Say there's a family of set M with infinitely many elements with the property that whenever X and Y belong to M, so does their intersection. How to justify that the intersection of all elements in in M, N, (interpreted here as the largest subset common to every element in M) is also in M? Since N can't be constructed in finite number of steps, I'm having trouble seeing what justifies the conclusion. Maybe there's a way to establish the existence of two elements in M whose intersection is exactly N?
tiny-tim
Aug10-08, 04:07 AM
Hi Werg22! :smile:
If M is all the subsets [0,x) of the set [0,1],
then N is {0}, which is not in M.
HallsofIvy
Aug10-08, 06:29 AM
Hi Werg22! :smile:
If M is all the subsets [0,x) of the set [0,1],
For x> 0. Without that [0, 0]= {0} is in M.

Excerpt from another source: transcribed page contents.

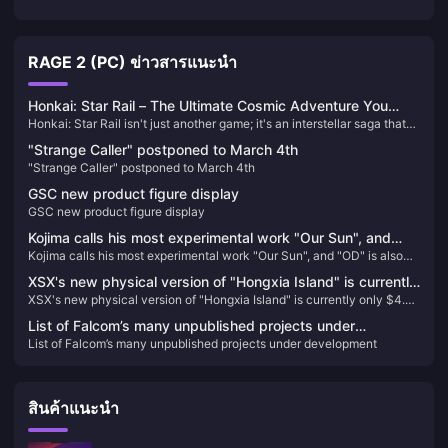
RAGE 2 (PC) ข่าวสารแนะนำ
Honkai: Star Rail – The Ultimate Cosmic Adventure You
Honkai: Star Rail isn't just another game; it's an interstellar saga that
Can't Afford to Miss!
will keep you on the edge of your seat. Picture this: you’re aboard the
"Strange Caller" postponed to March 4th
Astral Express, journeying through the cosmos, uncovering secrets,
"Strange Caller" postponed to March 4th
and battling against the enigmatic Honkai. Each character you meet
has a story that intertwines with the grand narrative, filled with
GSC new product figure display
unexpected twists and turns that will leave you craving for more.
GSC new product figure display
Kojima calls his most experimental work "Our Sun", and
Kojima calls his most experimental work "Our Sun", and "OD" is also
"OD" is also different.
different.
XSX's new physical version of "Hongxia Island" is currently
XSX's new physical version of "Hongxia Island" is currently only $4.37
only $4.37 on GameSpot
on GameSpot
List of Falcom’s many unpublished projects under
List of Falcom’s many unpublished projects under development
development
สินค้าแนะนำ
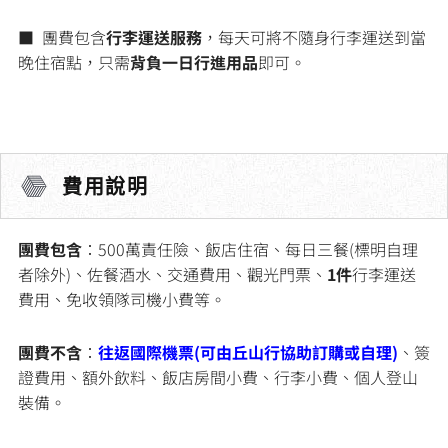
■ 團費包含
行李運送服務
，每天可將不隨身行李運送到當
晚住宿點，只需
背負一日行進用品
即可。
費用說明
團費包含
：500萬責任險、飯店住宿、每日三餐(標明自理
者除外)、佐餐酒水、交通費用、觀光門票、
1件
行李運送
費用、
免收領隊司機小費等。
團費不含
：
往返國際機票(可由丘山行協助訂購或自理)
、簽
證費用、額外飲料、飯店房間小費、行李小費、個人登山
裝備。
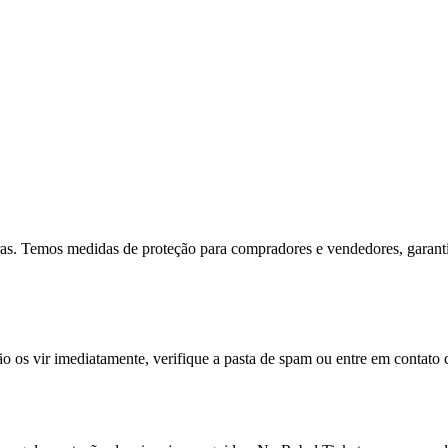
ras. Temos medidas de proteção para compradores e vendedores, garant
ão os vir imediatamente, verifique a pasta de spam ou entre em contato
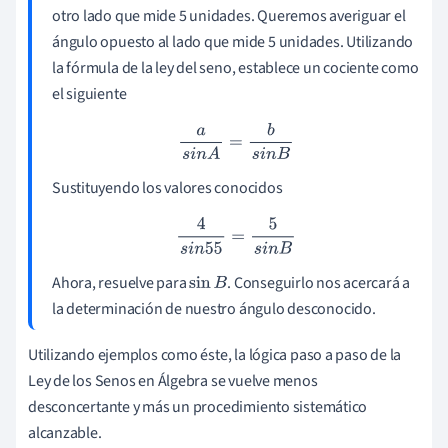
otro lado que mide 5 unidades. Queremos averiguar el
ángulo opuesto al lado que mide 5 unidades. Utilizando
la fórmula de la ley del seno, establece un cociente como
el siguiente
a
s
i
n
A
=
b
s
i
n
B
Sustituyendo los valores conocidos
4
s
i
n
55
=
5
s
i
n
B
Ahora, resuelve para
. Conseguirlo nos acercará a
sin
B
la determinación de nuestro ángulo desconocido.
Utilizando ejemplos como éste, la lógica paso a paso de la
Ley de los Senos en Álgebra se vuelve menos
desconcertante y más un procedimiento sistemático
alcanzable.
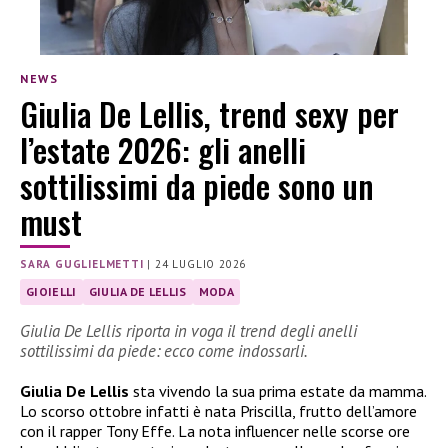
NEWS
Giulia De Lellis, trend sexy per
l’estate 2026: gli anelli
sottilissimi da piede sono un
must
SARA GUGLIELMETTI
|
24 LUGLIO 2026
GIOIELLI
GIULIA DE LELLIS
MODA
Giulia De Lellis riporta in voga il trend degli anelli
sottilissimi da piede: ecco come indossarli.
Giulia De Lellis
sta vivendo la sua prima estate da mamma.
Lo scorso ottobre infatti è nata Priscilla, frutto dell’amore
con il rapper Tony Effe. La nota influencer nelle scorse ore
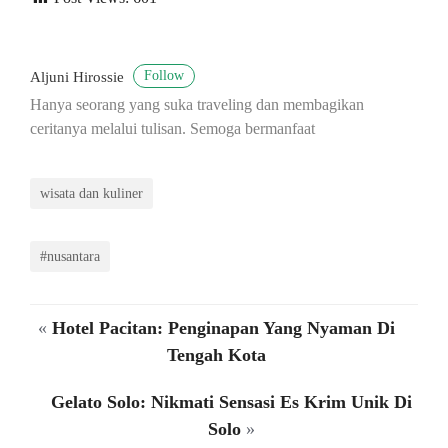
Follow
Aljuni Hirossie
Hanya seorang yang suka traveling dan membagikan
ceritanya melalui tulisan. Semoga bermanfaat
wisata dan kuliner
#nusantara
«
Hotel Pacitan: Penginapan Yang Nyaman Di
Tengah Kota
Gelato Solo: Nikmati Sensasi Es Krim Unik Di
Solo
»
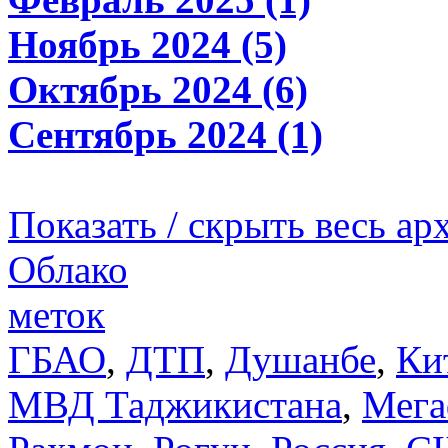
Ноябрь 2024 (5)
Октябрь 2024 (6)
Сентябрь 2024 (1)
Показать / скрыть весь ар
Облако
меток
ГБАО
,
ДТП
,
Душанбе
,
Ки
МВД Таджикистана
,
Мега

then N is {0}, which is not in M.
CRGreathouse
Aug10-08, 11:00 AM
For x> 0. Without that [0, 0]= {0} is in M.
I agree that the example requires x > 0, but wouldn't [0, 0) = {}?
Werg22
Aug10-08, 04:51 PM
I see, thanks for the counter-example tiny-tim. What if all the elements of M are finite?
Werg22
Aug10-08, 10:48 PM
Oh, silly me. If the elements of M are finite, it implies that there is a smallest element, making it the intersection of all elements in M (keeping in mind that the intersection of two sets in M is also in M).
HallsofIvy
Aug22-08, 06:54 AM
It looks to me like you are talking about the "finite intersection property" which requires compactness: If every finite collection of a family of compact sets is non-empty, then the intersection of all sets in the family is non-empty".
Generally, "compact" requires the specification of a topology but it is true that any finite set is compact in any topology.